FIG. 1 is a block diagram showing an example of a channel selection device, FIG. 2 is a block diagram of a tuner, FIG. 3 is an electric circuit diagram of the channel selection device according to the present invention, and FIG. 4 is another embodiment of the channel selection device. An electric circuit diagram showing an example; FIGS. 5a to 5c are waveform diagrams showing the output signals of the tuning section during sweep; FIGS. 6 to 9 are graphs showing the receiving characteristics of the tuner; FIGS. 10 and 11. 12 and 12 are electric circuit diagrams showing other embodiments of the reference voltage generating section, FIGS. 13 a to 13 c are signal waveform diagrams until the input pulse signal in the tuning section is converted into a tuning voltage, and FIG.
The figure is a waveform diagram of a sweep signal in a conventional device. 1... tuner, 2... variable capacitance diode,
7... Reference voltage generating section, 71... Constant voltage diode, 72, 73... Resistor, 74... Switching section.

Claims (1)

[Claims] 1 Consists of a tuner 1 using a variable capacitance diode 2 as a tuning element, and a tuning section 4 that supplies a tuning voltage to the variable capacitance diode 2, and the tuning section 4 is configured to tune at the peak of the tuning voltage. a reference voltage generator 7 that generates a reference voltage that corresponds to the reference voltage value; and a voltage converter 52 that processes an input pulse signal having a duty ratio corresponding to the frequency to be received and boosts the level of the pulse signal to the reference voltage value. In the voltage synthesizer type tuning device, which includes a low-pass filter 53 that smoothes the output of the voltage converter 52 and converts it into a tuning voltage, the reference voltage generator 7 has a voltage that is connected to the band switching operation. By switching the switching unit 74, a plurality of reference voltages Vs ₁ or Vs ₂ are switched and output according to the reception band, and the input pulse signal is switched by the sweep channel selection operation. A tuning device characterized in that a tuning voltage when a duty ratio reaches a maximum value is regulated to a reference voltage corresponding to a reception band among the plurality of reference voltage values Vs ₁ or Vs ₂ . 2 The reference voltage generator 7 includes a voltage regulator diode 71 that stabilizes the input voltage to a first reference voltage Vs ₁ , and a voltage regulator diode 71 that is connected in series with each other and has one end connected to the voltage regulator diode 71.
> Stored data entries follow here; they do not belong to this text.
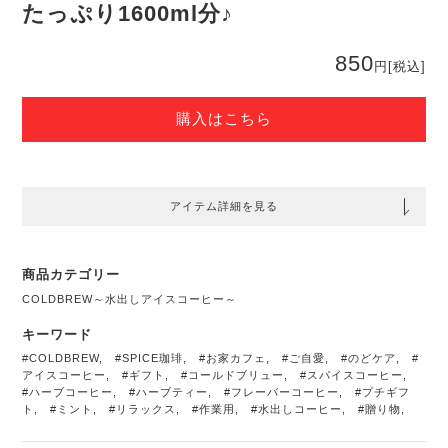
たっぷり1600ml分♪
850
円
[税込]
購入はこちら
アイテム詳細を見る
商品カテゴリー
COLDBREW～水出しアイスコーヒー～
キーワード
#COLDBREW
,
#SPICE珈琲
,
#お家カフェ
,
#ご自愛
,
#のどケア
,
#
アイスコーヒー
,
#ギフト
,
#コールドブリュー
,
#スパイスコーヒー
,
#ハーブコーヒー
,
#ハーブティー
,
#フレーバーコーヒー
,
#プチギフ
ト
,
#ミント
,
#リラックス
,
#作業用
,
#水出しコーヒー
,
#贈り物
,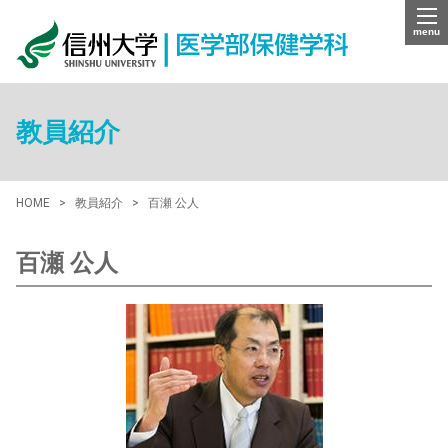
menu
教員紹介
HOME
教員紹介
百瀬 公人
百瀬 公人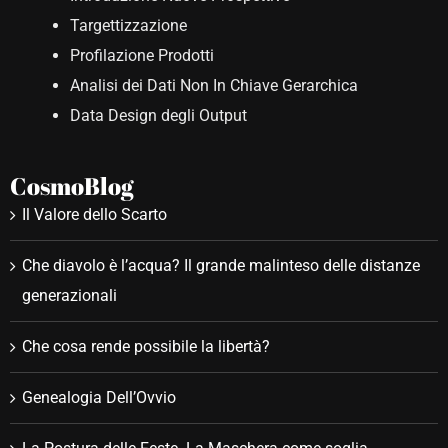
Targettizzazione
Profilazione Prodotti
Analisi dei Dati Non In Chiave Gerarchica
Data Design degli Output
CosmoBlog
Il Valore dello Scarto
Che diavolo è l’acqua? Il grande malinteso delle distanze
generazionali
Che cosa rende possibile la libertà?
Genealogia Dell’Ovvio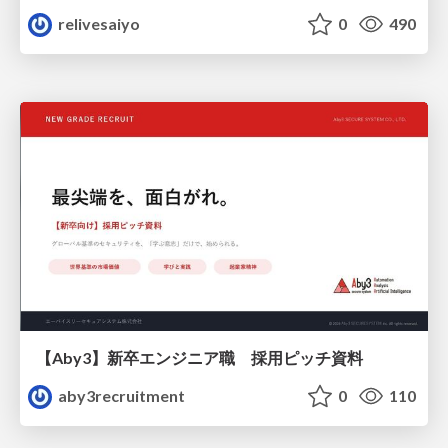
relivesaiyo
0
490
【Aby3】新卒エンジニア職 採用ピッチ資料
aby3recruitment
0
110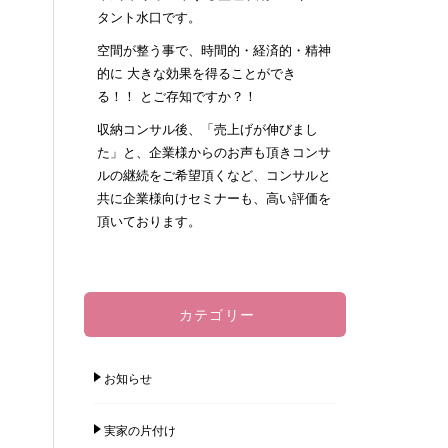
タント水口です。
空間が整う事で、時間的・経済的・精神
的に 大きな効果を得ることができ
る！！ とご存知ですか？！
収納コンサル後、「売上げが伸びまし
た」と、企業様からのお声も頂きコンサ
ルの継続をご希望頂くなど、コンサルと
共に企業様向けセミナーも、高い評価を
頂いております。
カテゴリー
お知らせ
実家の片付け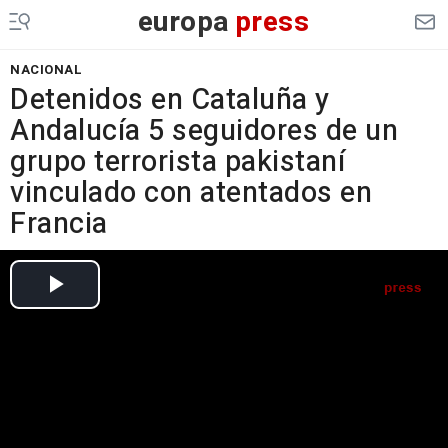
europa
press
NACIONAL
Detenidos en Cataluña y
Andalucía 5 seguidores de un
grupo terrorista pakistaní
vinculado con atentados en
Francia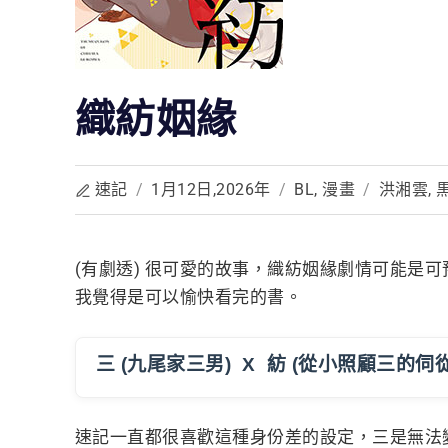
織紡姻緣
速記
/
1月12日,2026年
/
BL
,
漫畫
/
洪湘雲
,
(有劇透) 很可愛的故事，織紡姻緣劇情可能是
我覺得是可以愉快看完的書。
三 (九尾家三男) X 紡 (從小照顧三的伺從
速記一直都很喜歡這種身份差的設定，三是無法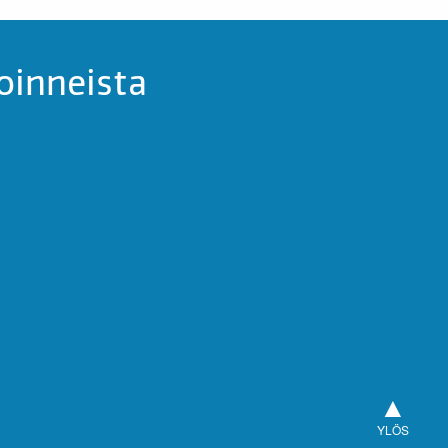
oinneista
▲
YLÖS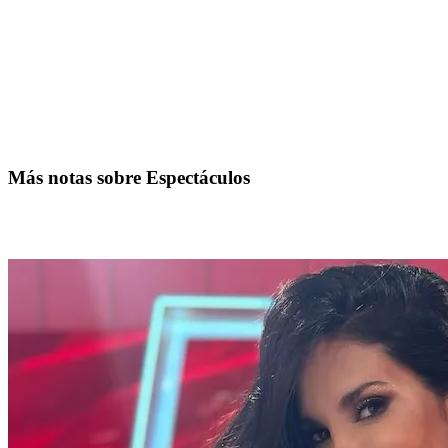
Más notas sobre Espectáculos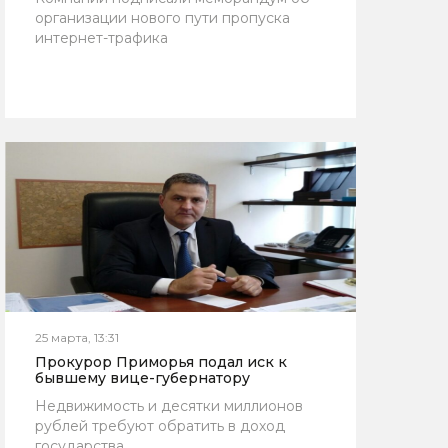
организации нового пути пропуска
интернет-трафика
25 марта, 13:31
Прокурор Приморья подал иск к
бывшему вице-губернатору
Недвижимость и десятки миллионов
рублей требуют обратить в доход
государства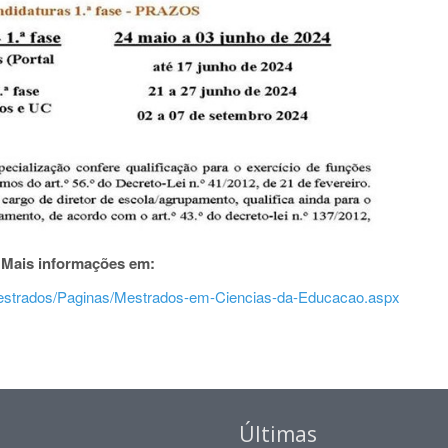
Mais informações em:
/mestrados/Paginas/Mestrados-em-Ciencias-da-Educacao.aspx
Últimas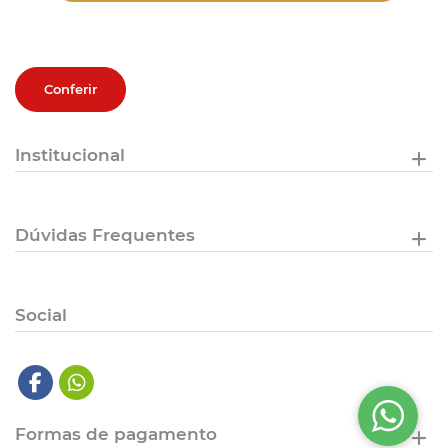
Conferir
Institucional
Dúvidas Frequentes
Social
Formas de pagamento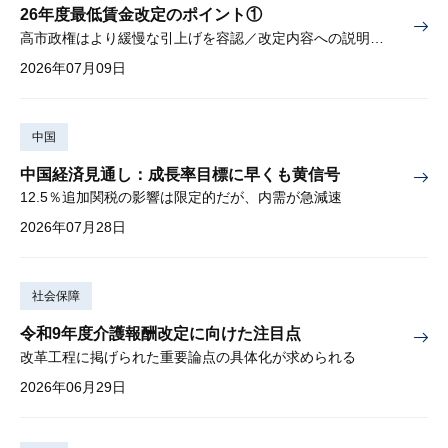
26年度最低賃金改定のポイント①
高市政権はより緩慢な引上げを容認／改定内容への説明責任が焦点
2026年07月09日
中国
中国経済見通し：成長率目標に早くも黄信号
12.5％追加関税の影響は限定的だが、内需が急減速
2026年07月28日
社会保障
令和9年度介護報酬改定に向けた注目点
改革工程に掲げられた重要論点の具体化が求められる
2026年06月29日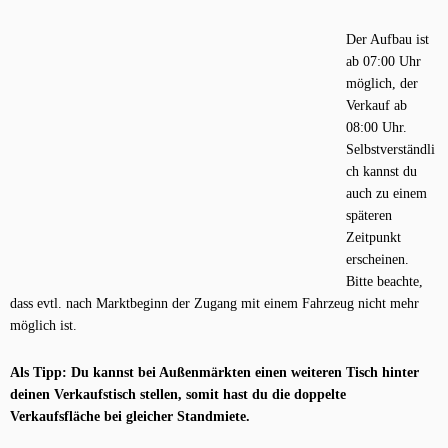
Der Aufbau ist
ab 07:00 Uhr
möglich, der
Verkauf ab
08:00 Uhr.
Selbstverständli
ch kannst du
auch zu einem
späteren
Zeitpunkt
erscheinen.
Bitte beachte,
dass evtl. nach Marktbeginn der Zugang mit einem Fahrzeug nicht mehr
möglich ist.
Als Tipp: Du kannst bei Außenmärkten einen weiteren Tisch hinter
deinen Verkaufstisch stellen, somit hast du die doppelte
Verkaufsfläche bei gleicher Standmiete.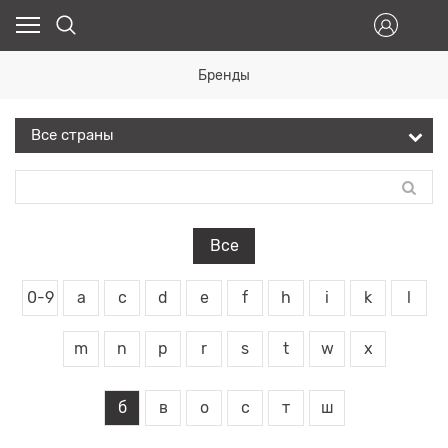
Бренды
Все
0-9
a
c
d
e
f
h
i
k
l
m
n
p
r
s
t
w
x
б
в
о
с
т
ш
A pair of voltage dividing resistors 72 and 73 connected to the output terminal of
and a switching section 74 connected to the other end of the series connection of the voltage dividing resistors 72, 73 and grounded in a switchable manner. 2. The channel selection device according to claim 1, which switches the voltage generated at the connection point between the first reference voltage Vs ₁ and the second reference voltage Vs ₂ lowered by the voltage dividing resistor 72. 3. The reference voltage generating section 7 includes a plurality of constant voltage diodes connected in parallel, and a switching section 74 switches and outputs a plurality of different reference voltages generated by each constant voltage diode. channel selection device.